─── Excerpted text ───

The exhibitors are, of course, quite capable of offering us large numbers of photographs of shootings and hangings, the captions of which are filled with ellipses and a great deal of bold print, but there is no attempt whatever to clarify whether or not the executions involved were in conformity with international law, or even the result of legal proceedings. They are incapable of offering any proof that German soldiers tortured their victims or mutilated them. The exhibitors produce no orders or proclamations of German agencies advocating murder or manslaughter.

Testimonies of defendants and witnesses before Soviet courts are, as shown by all experience, far from reliable. Reports as to the manner in which such testimony was obtained are plentiful (3). At approximately the same time as the show trial in Minsk, 16 German soldiers confessed to participating in the murder of 15,000 Polish officers and soldiers at Katyn. Seven of them were hanged, on the basis of a decree of the Presidium of the Supreme Soviet of the USSR of 19 April 1943, the text of which actually demanded the sentence which was later imposed: “On Measures for the Punishment of German Fascist Evildoers Guilty of the Murder and Mistreatment of Soviet Civilians and Captured Members of the Red Army as well as Spies and Traitors to the Mother Country among Soviet Citizens and their Accomplices”. The death sentences were carried out in public and the bodies left hanging on the gallows for days as a deterrent (4). It has since been discovered that the Katyn massacre was committed by the Soviets themselves (5). How many other German soldiers were executed on the basis of this decree, dripping with propaganda, remains unknown.

───

## Instructions
• 1. List every number in parentheses that the excerpted text uses as a reference mark.
• 2. According to the excerpted text, how many of the German soldiers who confessed to the Katyn murders were hanged?
• 3. Repeat word for word the stretch of the excerpted text from "The exhibitors are, of" through "murder or manslaughter.".

─── Dataset excerpts ───

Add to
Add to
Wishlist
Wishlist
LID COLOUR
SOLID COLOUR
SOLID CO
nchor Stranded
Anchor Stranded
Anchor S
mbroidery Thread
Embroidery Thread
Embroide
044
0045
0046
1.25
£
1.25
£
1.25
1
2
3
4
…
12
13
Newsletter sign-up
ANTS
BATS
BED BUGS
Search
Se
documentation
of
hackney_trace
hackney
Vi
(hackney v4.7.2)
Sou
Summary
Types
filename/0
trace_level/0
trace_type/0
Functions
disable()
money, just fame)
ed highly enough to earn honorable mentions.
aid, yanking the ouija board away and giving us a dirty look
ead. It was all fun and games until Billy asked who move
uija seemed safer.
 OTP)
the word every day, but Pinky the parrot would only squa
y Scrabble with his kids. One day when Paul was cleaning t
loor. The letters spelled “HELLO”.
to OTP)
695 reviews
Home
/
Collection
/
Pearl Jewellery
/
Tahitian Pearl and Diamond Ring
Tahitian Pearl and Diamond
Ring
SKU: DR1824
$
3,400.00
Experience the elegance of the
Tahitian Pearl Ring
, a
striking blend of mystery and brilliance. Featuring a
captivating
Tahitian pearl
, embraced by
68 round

───

## Answers given
• 1. 3, 4, 5

• 2. Seven of them were hanged.

• 3.
The exhibitors are, of course, quite capable of offering us large numbers of photographs of shootings and hangings, the captions of which are filled with ellipses and a great deal of bold print, but there is no attempt whatever to clarify whether or not the executions involved were in conformity with international law, or even the result of legal proceedings. They are incapable of offering any proof that German soldiers tortured their victims or mutilated them. The exhibitors produce no orders or proclamations of German agencies advocating murder or manslaughter.